15/01/2026 12:04 PM
15/01/2026 12:04 PM
Markov Chains
Distribution of current state given all past times is the distribution given last state. Conditionally independent of all prior states given prior state.
We can further have time-homogenous chains where the distribution of current given last does not change in time.
We have
$$P_{ij}=P(X_k=j | X_{k-1} = i)$$
as the transition probability matrix.
For time-homogenous, then if we have a row vector of probabilities $p(k)=(..., P(X_k=i),...)$ we can right multiply by $P$ to get $p(k+1) = p(k)P$.
This also gives us the stationary distribution: $\pi = \pi P$.
We can see that this is an eigenvector problem. We are looking for the eigenvectors corresponding to eigenvalues of 1. Of course since this is a probability distribution there can only be eigenvalues of 1.
I think this also implies that any linear combination of stationary distributions is stationary.
Reachability:
Take a pair of states $i$, $j$. $j$ is reachable from $i$ if there exists a finite time $T$ such that if we start from state $i$ then at time $T$ we have $P(X_T | X_0 = i) > 0$. Or in other words we can get from $i$ to $j$ in $T$ steps.
If we view the markov chain as a graph, if there is a path from $i$ to $j$ then $j$ is reachable from $i$.
Irreducible:
For every pair $i$, $j$ $j$ is reachable from $i$.
Thm- Irreducible => unique stationary distribution.
Now, if we start from a given state, does it converge to the stationary distribution as k -> $\infty$? This is not always the case. Think about a simple 2 state where you always just swap states. This is irreducible, but you never settle into the stationary dist.
Period: State $i$ has a period of $T$ if the MC can only return to $i$ if $k$ is a multiple of $T$.
In our above example, both have a period of 2.
Aperiodic- All states have period 1.
So our example is not aperiodic.
Thm- Every finite-state, aperioidic, irreducile MC converges to its unique stationary distribution as $k \rightarrow \infty$.
Do these go in the other direction? Can we know that we don't converge if we lack some property?
Any chain with every state having a self-loop becomes Aperiodic.
For an irreducible chain, as long as any state has a self loop the entire chain becomes Aperiodic. Since you can always just loop for a bit at the one with a self loop to break the multiple condition.
We were saying something about common divisors. I wasn't listening.
Controlled markov chain (Markov decision process):
Now we introduce the idea of an action. Now $P$ depends on the action.
Why do we have a discount factor? Just for convenience. It is difficult to define the Value in such a way that converges if we don't discount.
We want to solve the problem for non-discounted, but that doesn't work. So we just set the discount factor to be very close to 1.
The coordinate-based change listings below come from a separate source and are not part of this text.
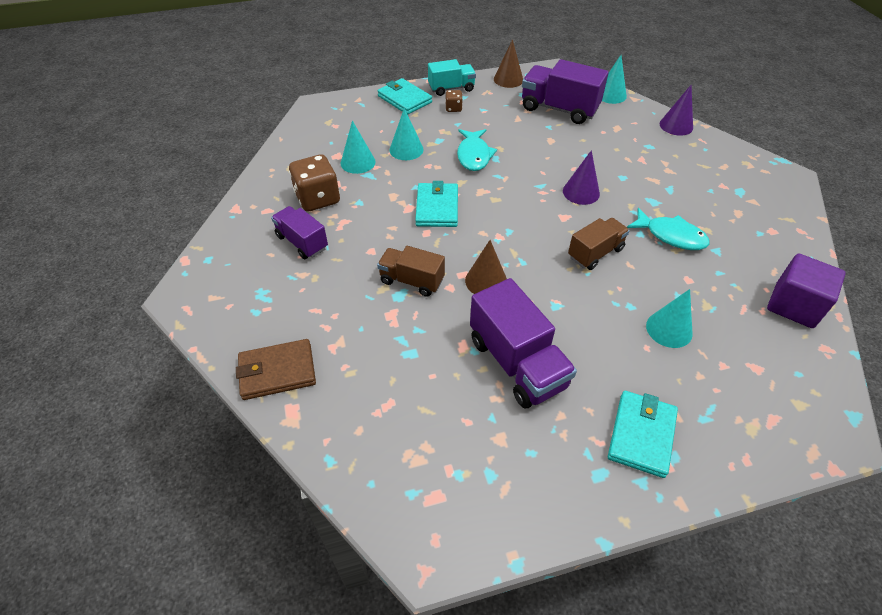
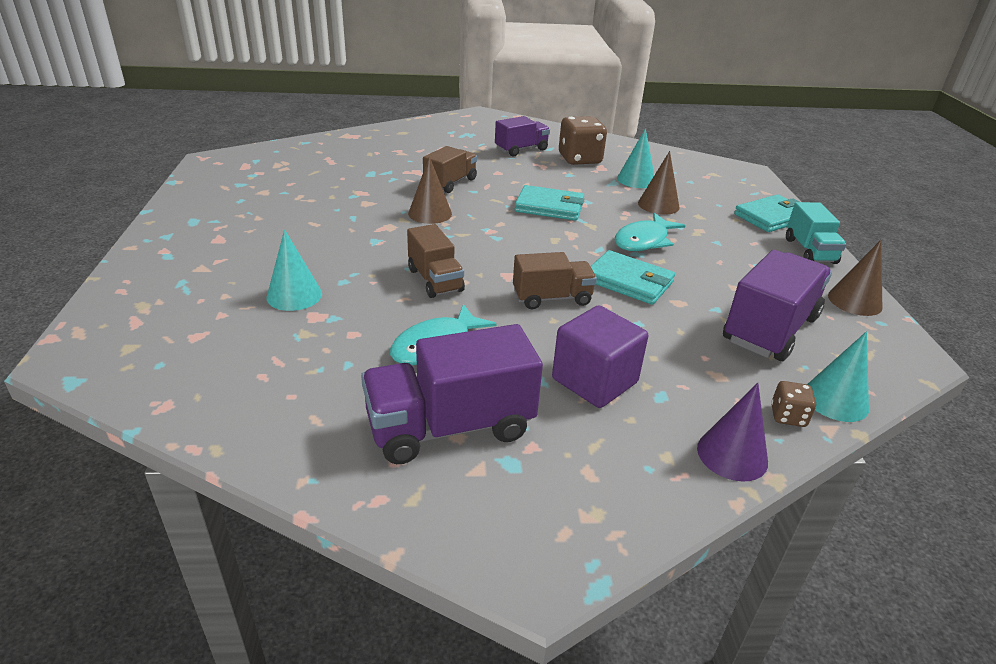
camera: 100 degrees right, 15 degrees down
(277, 372) = (389, 134): brown wallet -> none
(406, 149) = (658, 205): turquoise cone -> brown cone
(453, 108) = (755, 244): brown dice -> brown dice (788, 416)
(474, 155) = (644, 241): turquoise fish -> turquoise fish turned 60 degrees counterclockwise
(517, 363) = (324, 210): purple truck -> purple truck (450, 427)
(581, 192) = (552, 298): purple cone -> brown truck
(641, 435) = (203, 246): turquoise wallet -> turquoise wallet (629, 281)
(794, 305) = (246, 409): purple cube -> purple cube (594, 381)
Markov assumption: In a general stochastic control problem, your policy needs to depend on the entire history of states and actions. But we use a simplifying assumption to make problems solvable.
We use a markov policy so $\mu_k = \mu_k(x_k)$ instead of $\mu_k = \mu_k(x_k, \mu_{k-1}, x_{k-1}, ...)$.
We can even have a stationary policy where we are time-homogenous. In this case $\mu = \mu(x_k)$.
We assume that one of the optimal polcies is stationary for the MDPs we consider.
Why? Is it a theorem that there is a stationary policy as good as any time-varying policy?